(Extracted material)

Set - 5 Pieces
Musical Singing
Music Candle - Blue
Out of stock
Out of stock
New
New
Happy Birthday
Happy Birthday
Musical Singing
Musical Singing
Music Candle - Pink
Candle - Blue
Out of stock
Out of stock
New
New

(End Extracted material)

#### Assignment
Rewrite the lines of the records as a numbered list, leaving out any blank lines.

#### Answer
1. Set - 5 Pieces
2. Musical Singing
3. Music Candle - Blue
4. Out of stock
5. Out of stock
6. New
7. New
8. Happy Birthday
9. Happy Birthday
10. Musical Singing
11. Musical Singing
12. Music Candle - Pink
13. Candle - Blue
14. Out of stock
15. Out of stock
16. New
17. New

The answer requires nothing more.